Responding to an Extreme Heat Event
- Seek out an air-conditioned place to stay cool.
- Avoid engaging in any high-energy activities.
- Wear loose, lightweight, light-coloured clothing.
- Drink plenty of fluids and stay hydrated.
- Never leave a child or animal alone in a vehicle.
- Call 911 if you or anyone around you experiences an altered level of consciousness.
During heat-related emergencies, be sure to check the status of your campus in case U of T operations are affected.
Many buildings on campus have air conditioning where you can cool down. Locally – libraries, community centers, and shopping malls can also serve as cooling sites.
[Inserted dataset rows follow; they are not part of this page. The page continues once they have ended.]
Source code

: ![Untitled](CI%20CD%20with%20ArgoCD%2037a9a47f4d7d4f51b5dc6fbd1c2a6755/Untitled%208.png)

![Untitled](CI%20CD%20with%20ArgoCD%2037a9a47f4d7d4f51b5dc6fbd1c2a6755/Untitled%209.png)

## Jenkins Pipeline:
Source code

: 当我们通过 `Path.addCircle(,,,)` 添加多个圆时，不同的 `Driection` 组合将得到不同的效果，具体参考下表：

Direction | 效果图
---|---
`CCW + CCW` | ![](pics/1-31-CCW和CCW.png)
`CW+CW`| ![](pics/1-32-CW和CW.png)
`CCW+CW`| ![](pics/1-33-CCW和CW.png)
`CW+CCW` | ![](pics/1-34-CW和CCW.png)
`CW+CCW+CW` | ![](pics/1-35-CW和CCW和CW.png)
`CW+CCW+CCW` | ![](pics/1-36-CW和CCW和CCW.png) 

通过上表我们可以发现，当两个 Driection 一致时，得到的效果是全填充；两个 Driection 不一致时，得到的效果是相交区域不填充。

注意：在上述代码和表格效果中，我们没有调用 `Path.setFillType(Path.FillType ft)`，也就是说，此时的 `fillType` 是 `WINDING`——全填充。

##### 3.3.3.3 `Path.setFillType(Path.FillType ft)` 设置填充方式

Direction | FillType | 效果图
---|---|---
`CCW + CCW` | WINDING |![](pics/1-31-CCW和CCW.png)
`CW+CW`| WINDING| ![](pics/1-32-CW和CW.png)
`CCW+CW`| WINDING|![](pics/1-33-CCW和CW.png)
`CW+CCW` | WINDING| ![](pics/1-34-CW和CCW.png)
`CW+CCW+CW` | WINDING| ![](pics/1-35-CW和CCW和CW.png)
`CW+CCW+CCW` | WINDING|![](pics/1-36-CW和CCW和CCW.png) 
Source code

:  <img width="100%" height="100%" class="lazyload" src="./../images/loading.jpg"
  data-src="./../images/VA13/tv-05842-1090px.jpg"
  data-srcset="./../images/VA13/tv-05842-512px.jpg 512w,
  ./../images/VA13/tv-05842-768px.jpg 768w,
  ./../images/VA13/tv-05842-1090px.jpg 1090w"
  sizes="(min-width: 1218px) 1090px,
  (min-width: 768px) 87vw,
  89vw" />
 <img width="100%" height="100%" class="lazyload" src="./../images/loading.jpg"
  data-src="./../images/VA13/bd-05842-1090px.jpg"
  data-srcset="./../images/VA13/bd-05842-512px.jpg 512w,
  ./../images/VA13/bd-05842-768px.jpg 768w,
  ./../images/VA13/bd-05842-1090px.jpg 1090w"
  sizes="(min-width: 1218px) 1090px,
Watch out for signs of heat-related illness:
- Heat cramps can cause muscle pains and spasms in the abdomen, arms, or legs.
- Heat exhaustion can cause heavy sweating, pale skin, weakness, fainting, nausea and vomiting.
- Heat stroke can cause hot, red skin without sweating, a fast heart rate, and a loss of consciousness.
If heat-related illnesses occur, go to a cooler location, remove excess clothing, and take sips of cool water and/or sports drinks. Do not try to provide food or fluids to someone who has lost consciousness or is near fainting. If there is any altered level of consciousness, call 911 immediately.